Wednesday, December 24, 2014

Advent



I get a little wistful this time of year, a little bit more each year.

As I live and serve here, on this reservation, on this earth, I long for the hope of Christmas more and more. I long for the realization of what Jesus started when He came the first time; for the completion of His work in the Second Advent. I long for His return, when all will be made new, and the wrongs and the hurts and the pains will be done away with.

This year has seen a lot of hurts. A boy I love and care about deeply is losing his grandmother, who's cared for him best she can since his parents passed. A little girl I came to love as my own has been moving from home to home since she left ours, and I don't know if she's safe, and can't keep her safe. A boy told me the other day at youth group he'd been thinking about hanging himself. And that's only some of the sorrows I've seen in our community. There are other sorrows, too: young black men getting shot by police, a school shooting on another reservation in the state, the deaths and beheadings of Christians and Westerners by ISIS. Our world is sick with sorrow, groaning with the pains of childbirth. Can we look at all of it and endure?

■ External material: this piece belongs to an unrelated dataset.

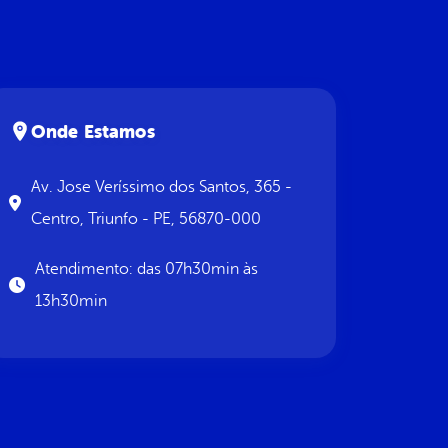
Onde Estamos
Av. Jose Veríssimo dos Santos, 365 -
Centro, Triunfo - PE, 56870-000
Atendimento: das 07h30min às
13h30min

There have been moments where it's been too much. It has seemed like evil is winning, and all of it is futile. The little we can do is surely not enough to stem the tide, not enough to redirect the current. Why persist? The war is lost.

And yet.

And yet, there is Christmas.

There's a baby. Powerless, helpless. A very little thing, infinitesimal, born to lower classes in the backwaters of the Roman Empire, not even registering on the radar of anyone who mattered. It surely couldn't be enough to stem the tide of evil, could it?

Yet that baby was. That small thing was the one thing that could do it. It was the lynchpin, the cornerstone. It when that baby came into the world that evil lost, albeit it has taken a couple thousand years of the devil thrashing around with his head cut off.

I'm ready for the devil to stop his death throes. I'm ready for the job to be finished. I grow so weary of seeing the devastation sin and evil still is able to thrust upon this world, even after the head's been cut off. I'm ready for the triumphant return - so ready.

My favorite Christmas song remains still "White Horse" by Over the Rhine. Their lyrics of the triumphant return of Jesus on a white horse, come to set all things right, recall the language of the Old Testament prophets who made no distinctions between the First and Second Advents. May we remember always that He didn't just come and die and rise again. While that is certainly the root of our hope, the full realization of our hope and the consummation of our hope is in the Second Advent, the White Horse, the Flaming Sword. He is coming again to finish what He started! While we can remember now what He began as a baby, in humble beginnings, and allow that to give us hope that the small efforts in which we partake now will indeed work His will against evil, we can look forward to the grandiose way in which He shall return - riding in the clouds, sword in hand, to do battle with the devil for the last time.

It'll end. He will win. Come, Lord Jesus.